Im nächsten Schritt beginnt das Ganze wieder von vorne, allerdings kommt jetzt in den Brennkessel keine Maische mehr, sondern der vorhin beschriebene Rauhbrand – die „Britschn“, die nun nochmals „gebrannt“ – also destilliert wird. Deshalb spricht man auch ab und zu vom „Doppelt Gebrannten“ bzw. vom „Feinbrand“. Was nun nach dem Destillieren rauskommt, ist schon fast fertiger Schnaps, aber halt nur fast: Der erste Teil ist mit rund 75 Vollumsprozent Alkohol sehr stark, man spricht vom Vorlauf (bei 100 l Apfel-Pritschn ca. 1 l, bei Vogelbeeren ca. 0,4 l). Dieser wird nicht zum Trinken verwendet, er schmeckt „spritig“ und dient in erster Linie zum Ansetzen von Medizin für Mensch und Tier – etwa zur Wundversorgung und zum Einreiben. Danach kommt der hochwertige Mittelteil – das Kernstück, das man bis zu ca. 35 % herunterbrennt. Der Nachlauf, der danach noch kommen würde, ist wiederum minderwertig und wird für den Schnaps nicht verwendet. Der so gewonnenen Schnaps – also das Kernstück – hat dann im Durchschnitt ca. 50 Vol.-% Alkohol und wird schließlich – je nach Belieben des Schnapsbauern – mit destilliertem Wasser (der Hans verwendet dazu lieber frisches Quellwasser) auf ca. 40 Vol.-% eingestellt. Wichtig dabei ist, dass der Schnaps und das Wasser beim Mischen exakt die selbe Temperatur haben. 1 – 2 Grand Unterschied reichen schon aus, und der Schnaps wird trüb.
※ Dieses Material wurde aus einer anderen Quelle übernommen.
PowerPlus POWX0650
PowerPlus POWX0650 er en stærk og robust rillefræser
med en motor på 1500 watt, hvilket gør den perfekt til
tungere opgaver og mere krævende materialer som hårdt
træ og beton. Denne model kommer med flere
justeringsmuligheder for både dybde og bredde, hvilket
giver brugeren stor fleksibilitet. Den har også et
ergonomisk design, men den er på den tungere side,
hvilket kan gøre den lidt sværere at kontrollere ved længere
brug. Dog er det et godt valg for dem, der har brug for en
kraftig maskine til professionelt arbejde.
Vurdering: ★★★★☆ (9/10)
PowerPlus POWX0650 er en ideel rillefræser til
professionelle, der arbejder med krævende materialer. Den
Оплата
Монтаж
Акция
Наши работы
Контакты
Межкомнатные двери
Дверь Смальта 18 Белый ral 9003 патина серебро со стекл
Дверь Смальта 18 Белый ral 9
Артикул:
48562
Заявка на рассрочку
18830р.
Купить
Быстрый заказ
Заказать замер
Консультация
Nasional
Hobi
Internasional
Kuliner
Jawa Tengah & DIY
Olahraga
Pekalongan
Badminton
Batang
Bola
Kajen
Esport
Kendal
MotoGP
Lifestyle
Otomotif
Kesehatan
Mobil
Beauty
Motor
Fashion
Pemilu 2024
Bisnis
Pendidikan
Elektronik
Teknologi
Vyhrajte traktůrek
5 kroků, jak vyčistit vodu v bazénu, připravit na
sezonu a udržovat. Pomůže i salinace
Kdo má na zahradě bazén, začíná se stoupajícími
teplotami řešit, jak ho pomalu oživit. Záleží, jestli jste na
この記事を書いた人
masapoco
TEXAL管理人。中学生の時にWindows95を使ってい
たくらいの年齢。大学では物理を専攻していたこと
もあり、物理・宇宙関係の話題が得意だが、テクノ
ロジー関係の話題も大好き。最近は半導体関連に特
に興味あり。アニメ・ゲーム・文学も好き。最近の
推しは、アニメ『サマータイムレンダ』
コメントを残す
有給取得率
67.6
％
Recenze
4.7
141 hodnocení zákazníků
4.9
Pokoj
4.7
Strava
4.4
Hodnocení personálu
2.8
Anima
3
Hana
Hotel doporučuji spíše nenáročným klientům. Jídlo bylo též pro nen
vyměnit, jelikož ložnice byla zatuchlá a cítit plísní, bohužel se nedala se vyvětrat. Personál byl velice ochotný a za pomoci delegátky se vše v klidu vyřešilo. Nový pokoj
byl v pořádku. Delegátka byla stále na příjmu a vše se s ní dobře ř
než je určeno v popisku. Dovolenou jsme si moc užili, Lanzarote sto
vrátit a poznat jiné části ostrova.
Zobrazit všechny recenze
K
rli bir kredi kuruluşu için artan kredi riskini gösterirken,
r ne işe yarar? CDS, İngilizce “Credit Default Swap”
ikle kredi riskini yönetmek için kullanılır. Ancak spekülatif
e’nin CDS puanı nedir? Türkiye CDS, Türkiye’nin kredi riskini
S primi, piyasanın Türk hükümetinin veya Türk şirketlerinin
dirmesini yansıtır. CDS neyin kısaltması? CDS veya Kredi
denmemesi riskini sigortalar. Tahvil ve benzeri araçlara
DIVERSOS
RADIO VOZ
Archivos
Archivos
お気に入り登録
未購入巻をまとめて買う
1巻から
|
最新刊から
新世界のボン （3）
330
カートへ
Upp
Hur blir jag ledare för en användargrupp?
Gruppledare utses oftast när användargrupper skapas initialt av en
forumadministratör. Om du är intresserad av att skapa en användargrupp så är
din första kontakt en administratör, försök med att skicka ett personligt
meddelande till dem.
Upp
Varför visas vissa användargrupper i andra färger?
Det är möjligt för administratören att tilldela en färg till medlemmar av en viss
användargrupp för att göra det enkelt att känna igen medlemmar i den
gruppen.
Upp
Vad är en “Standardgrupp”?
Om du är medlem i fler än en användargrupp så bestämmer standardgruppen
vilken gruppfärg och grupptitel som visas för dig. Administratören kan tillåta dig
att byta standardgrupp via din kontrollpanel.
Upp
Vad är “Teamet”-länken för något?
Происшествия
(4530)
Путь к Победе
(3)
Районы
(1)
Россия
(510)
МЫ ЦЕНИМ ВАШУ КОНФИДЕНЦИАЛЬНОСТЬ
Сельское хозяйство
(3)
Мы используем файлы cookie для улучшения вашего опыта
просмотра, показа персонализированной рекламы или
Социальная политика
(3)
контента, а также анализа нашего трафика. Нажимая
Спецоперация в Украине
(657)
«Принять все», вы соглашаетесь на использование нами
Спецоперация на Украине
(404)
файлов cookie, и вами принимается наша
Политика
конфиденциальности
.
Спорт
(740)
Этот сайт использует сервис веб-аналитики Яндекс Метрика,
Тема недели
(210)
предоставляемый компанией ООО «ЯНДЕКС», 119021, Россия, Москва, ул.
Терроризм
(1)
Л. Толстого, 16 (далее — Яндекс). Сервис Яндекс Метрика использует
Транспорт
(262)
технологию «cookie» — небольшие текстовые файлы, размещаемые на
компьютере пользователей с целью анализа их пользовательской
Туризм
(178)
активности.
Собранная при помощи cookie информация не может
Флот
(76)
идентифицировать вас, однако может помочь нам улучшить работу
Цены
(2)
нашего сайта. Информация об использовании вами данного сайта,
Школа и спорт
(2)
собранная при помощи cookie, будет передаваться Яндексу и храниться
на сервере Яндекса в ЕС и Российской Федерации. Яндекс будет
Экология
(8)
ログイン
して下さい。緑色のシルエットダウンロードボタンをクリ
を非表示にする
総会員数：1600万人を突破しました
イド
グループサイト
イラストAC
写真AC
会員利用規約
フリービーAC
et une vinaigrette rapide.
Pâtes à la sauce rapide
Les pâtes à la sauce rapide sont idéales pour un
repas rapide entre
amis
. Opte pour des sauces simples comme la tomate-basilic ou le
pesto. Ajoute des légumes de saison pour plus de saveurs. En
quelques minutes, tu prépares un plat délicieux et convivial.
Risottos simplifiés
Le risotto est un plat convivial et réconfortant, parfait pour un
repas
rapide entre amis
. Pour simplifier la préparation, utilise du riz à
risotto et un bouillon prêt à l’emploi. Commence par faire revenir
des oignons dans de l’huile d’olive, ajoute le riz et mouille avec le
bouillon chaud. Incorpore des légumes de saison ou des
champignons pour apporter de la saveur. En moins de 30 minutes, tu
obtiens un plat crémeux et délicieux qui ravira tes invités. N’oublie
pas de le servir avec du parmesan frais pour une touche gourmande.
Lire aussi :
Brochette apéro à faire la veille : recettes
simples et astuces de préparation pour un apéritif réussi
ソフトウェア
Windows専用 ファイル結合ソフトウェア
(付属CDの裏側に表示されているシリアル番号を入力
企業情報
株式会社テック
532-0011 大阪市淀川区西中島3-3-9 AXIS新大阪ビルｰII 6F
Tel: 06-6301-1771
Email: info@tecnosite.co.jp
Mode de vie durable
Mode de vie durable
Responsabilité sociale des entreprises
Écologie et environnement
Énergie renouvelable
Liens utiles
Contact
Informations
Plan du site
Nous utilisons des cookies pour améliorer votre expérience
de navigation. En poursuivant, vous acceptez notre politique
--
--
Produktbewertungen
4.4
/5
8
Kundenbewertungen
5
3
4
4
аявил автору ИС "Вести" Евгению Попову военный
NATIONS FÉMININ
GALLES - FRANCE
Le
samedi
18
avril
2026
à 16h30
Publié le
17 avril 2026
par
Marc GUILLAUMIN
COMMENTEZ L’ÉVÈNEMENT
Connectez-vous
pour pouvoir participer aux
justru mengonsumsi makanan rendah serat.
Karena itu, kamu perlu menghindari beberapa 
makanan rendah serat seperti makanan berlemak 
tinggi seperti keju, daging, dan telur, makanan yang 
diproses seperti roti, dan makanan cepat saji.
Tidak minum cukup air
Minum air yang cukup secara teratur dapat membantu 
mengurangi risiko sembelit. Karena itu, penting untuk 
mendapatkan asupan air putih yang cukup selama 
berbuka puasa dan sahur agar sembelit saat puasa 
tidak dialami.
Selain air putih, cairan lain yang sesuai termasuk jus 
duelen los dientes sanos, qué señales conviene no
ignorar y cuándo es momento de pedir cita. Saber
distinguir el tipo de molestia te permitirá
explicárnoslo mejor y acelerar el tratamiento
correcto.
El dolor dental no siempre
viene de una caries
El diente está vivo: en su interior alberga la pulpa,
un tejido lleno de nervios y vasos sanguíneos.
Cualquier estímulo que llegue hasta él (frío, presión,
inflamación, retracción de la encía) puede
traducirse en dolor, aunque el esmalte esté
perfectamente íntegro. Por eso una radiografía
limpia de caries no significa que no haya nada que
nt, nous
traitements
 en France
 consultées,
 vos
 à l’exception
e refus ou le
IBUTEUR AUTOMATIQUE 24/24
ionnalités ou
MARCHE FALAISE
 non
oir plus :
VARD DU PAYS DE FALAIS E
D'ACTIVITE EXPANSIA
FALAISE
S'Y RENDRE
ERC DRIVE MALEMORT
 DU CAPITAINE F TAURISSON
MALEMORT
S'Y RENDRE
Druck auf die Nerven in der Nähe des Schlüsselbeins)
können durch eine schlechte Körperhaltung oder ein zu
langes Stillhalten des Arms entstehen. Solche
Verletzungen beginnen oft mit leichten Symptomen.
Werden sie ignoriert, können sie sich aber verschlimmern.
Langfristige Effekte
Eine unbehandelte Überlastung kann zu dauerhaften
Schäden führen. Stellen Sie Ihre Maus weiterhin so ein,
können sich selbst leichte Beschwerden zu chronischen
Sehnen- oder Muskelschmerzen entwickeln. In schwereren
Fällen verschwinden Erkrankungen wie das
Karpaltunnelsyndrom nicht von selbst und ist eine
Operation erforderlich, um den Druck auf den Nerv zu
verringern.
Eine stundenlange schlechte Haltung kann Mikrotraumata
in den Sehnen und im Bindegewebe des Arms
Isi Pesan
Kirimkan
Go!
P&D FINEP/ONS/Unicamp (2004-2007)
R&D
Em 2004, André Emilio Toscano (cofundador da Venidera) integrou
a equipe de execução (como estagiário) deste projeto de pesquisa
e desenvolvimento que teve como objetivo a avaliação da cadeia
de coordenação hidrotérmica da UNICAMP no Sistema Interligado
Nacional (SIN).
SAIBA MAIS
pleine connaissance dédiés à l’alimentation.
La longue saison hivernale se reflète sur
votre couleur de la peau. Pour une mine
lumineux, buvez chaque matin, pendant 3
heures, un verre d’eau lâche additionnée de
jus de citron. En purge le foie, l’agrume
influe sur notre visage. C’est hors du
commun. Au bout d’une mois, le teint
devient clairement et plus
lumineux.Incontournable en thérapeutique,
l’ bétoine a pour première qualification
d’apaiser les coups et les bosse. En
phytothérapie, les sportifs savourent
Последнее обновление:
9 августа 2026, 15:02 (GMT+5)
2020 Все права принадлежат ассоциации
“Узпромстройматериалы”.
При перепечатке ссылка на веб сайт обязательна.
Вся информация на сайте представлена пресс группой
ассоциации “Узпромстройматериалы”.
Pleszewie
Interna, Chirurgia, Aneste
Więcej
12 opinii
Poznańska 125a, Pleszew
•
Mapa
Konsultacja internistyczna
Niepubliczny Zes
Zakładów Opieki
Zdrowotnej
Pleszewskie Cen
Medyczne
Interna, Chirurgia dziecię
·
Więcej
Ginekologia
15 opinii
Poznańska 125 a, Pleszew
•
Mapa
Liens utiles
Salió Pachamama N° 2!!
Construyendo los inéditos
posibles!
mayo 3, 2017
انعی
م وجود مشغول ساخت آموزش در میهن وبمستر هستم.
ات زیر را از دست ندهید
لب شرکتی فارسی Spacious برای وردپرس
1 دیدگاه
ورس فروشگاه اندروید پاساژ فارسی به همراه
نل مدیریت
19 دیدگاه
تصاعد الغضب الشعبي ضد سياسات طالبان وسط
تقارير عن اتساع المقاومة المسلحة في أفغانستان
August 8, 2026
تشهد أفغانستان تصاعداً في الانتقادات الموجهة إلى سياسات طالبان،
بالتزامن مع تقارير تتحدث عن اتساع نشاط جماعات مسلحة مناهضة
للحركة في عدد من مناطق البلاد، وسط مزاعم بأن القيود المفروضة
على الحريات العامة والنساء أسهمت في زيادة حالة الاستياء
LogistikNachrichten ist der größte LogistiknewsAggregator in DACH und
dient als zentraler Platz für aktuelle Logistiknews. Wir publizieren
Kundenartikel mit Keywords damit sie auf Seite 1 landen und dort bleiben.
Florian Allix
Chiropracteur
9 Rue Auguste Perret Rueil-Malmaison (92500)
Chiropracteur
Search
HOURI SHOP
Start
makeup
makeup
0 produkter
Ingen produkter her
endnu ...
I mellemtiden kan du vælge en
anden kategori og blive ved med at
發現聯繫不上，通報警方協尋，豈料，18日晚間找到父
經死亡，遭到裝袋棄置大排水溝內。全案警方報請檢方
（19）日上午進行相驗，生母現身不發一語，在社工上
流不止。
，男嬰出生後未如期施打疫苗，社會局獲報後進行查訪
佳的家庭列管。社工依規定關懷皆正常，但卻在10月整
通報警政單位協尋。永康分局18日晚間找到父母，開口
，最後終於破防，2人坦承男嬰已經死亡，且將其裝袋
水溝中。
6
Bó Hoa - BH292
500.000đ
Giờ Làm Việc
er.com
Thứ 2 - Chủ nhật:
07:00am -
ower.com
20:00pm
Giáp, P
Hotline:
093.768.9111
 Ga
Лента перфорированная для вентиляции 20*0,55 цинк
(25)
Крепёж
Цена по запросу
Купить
Hier noch einige Infos zur Ergiebigkeit: Aus 200 l Maische gewinnt man ca. folgende Mengen an Schnaps:
Apfel/Birne: 200 l Maische = ca. 4 Liter reiner Alkohol, entspricht 10 Liter Schnaps mit 40 Vol.%
Vogelbeere: 200 l Maische = ca. 2 Liter reiner Alkohol, entspricht ca. 5 Liter Schnaps mit 40 Vol.%
Natürlich gibt´s noch viele Feinheiten und Tricks zu beachten, aber das sind die Geheimnisse und Erfahrungen unserer Schnapsbauern im Tal der Almen. Nun soll der Schnaps einmal langern. – Je länger, um so besser, wenn möglich mindestens 2 Jahre. Übrigens: Schnapsflaschen nicht liegend lagern – wie etwa bei Wein – sondern stehend. Und sollten Sie einmal ein besonders gutes Flascherl bekommen, verstecken Sie es gut. Ein Vogelbeer, den man erst nach 10 Jahren wieder findet, ist nicht zu toppen. Na dann prost!